The AAMC glosses right over this issue. They must know it’s why many of their readers are looking up the article in the first place. So they’re choosing to ignore this line of thinking. I’m asking them to stop ignoring it.
If (2) and (3) were seriously considered, then I’d think you’d particularly want to avoid using only a single vaccine. From a civilizational point of view, the largest issue isn’t the expectation of the direct outcome—it’s that there’s a small chance you may have a bad outcome with very little variance across the population.
I’d be much less concerned about doing (2) or (3) with twenty different vaccines than with one.

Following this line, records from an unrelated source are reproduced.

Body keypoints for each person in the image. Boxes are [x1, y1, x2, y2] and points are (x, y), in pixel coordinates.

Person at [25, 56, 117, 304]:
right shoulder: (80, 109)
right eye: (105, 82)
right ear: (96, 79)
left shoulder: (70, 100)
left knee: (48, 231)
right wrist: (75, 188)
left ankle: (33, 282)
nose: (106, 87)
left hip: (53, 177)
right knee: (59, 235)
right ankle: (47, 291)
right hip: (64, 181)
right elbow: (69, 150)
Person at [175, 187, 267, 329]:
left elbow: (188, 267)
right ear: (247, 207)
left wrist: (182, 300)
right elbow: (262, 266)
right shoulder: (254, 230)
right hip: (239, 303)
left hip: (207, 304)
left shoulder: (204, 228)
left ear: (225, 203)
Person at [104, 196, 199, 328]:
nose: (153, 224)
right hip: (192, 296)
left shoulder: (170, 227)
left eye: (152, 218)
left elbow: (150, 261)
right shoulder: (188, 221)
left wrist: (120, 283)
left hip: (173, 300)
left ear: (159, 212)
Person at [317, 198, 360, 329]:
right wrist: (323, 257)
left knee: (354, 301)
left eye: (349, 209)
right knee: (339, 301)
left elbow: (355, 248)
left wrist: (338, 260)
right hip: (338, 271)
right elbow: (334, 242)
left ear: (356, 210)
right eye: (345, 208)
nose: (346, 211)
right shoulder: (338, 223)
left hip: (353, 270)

Black Swan considerations definitely apply here. Although as far as I know, we haven’t had a vaccine that outright killed the majority of the people taking it, it’s not impossible. Maybe it’s just rare enough that we haven’t established a meaningful base rate. You’d also want to be concerned about the possibility of interactions from giving multiple vaccines to one person.
It might make sense to do something like vaccinating populations in the hardest-hit areas first, trying new vaccines as they become available, prioritizing the safest and most effective vaccines as data emerges.
If you want to make the case that with a different ethos, Covid-19 mortality might have been dramatically lower, it would help to exhibit a scenario in which this happens.
Much is being made of the fact that mRNA vaccines were first synthesized, very soon after the virus’s genetic sequence became available. But this just means that a particular molecular construct (a carrier for spike protein mRNA, I guess) could quickly be synthesized.
To go from that to mass vaccination, even if we skip trials for efficacy and safety, requires that you know enough about how the virus and the vaccine behave within the body, to have some idea of where and how to administer the vaccine to a patient. Also, there needs to be infrastructure to mass-produce the vaccine, and a way to distribute it.
Complications known to me, in the case of Covid mRNA vaccines, are that Covid’s interaction with the body and the immune system is intricate and was not immediately understood (this matters in deciding how to introduce a vaccine into the body), and that mRNA vaccines currently require ultracold refrigeration for their distribution, an infrastructure that doesn’t even exist in some countries.
Let’s see a concrete counterfactual scenario for rapid deployment of a Covid mRNA vaccine in 2020, that takes into account these two factors; and then we can start to estimate how many extra lives the HCT ethos might have saved.
I don’t think there’s a policy issue on which one billion people let alone two billion people read a book.
Even for an issue like climate change most people don’t read a book about it.
When it comes to the usefulness of a public debate it’s worth looking at two important enviromental issues. Mercury pollution is bad. CO2 pollution is bad.
Obama’s EPA managed to be very effective in fighting mercury pollution but unable to do anything about fighting CO2 pollution. A key difference between the two is that CO2 pollution was a heavily politized issue while nobody spoke about mercury pollution.
How do those thoughts influence your response to the broader argument?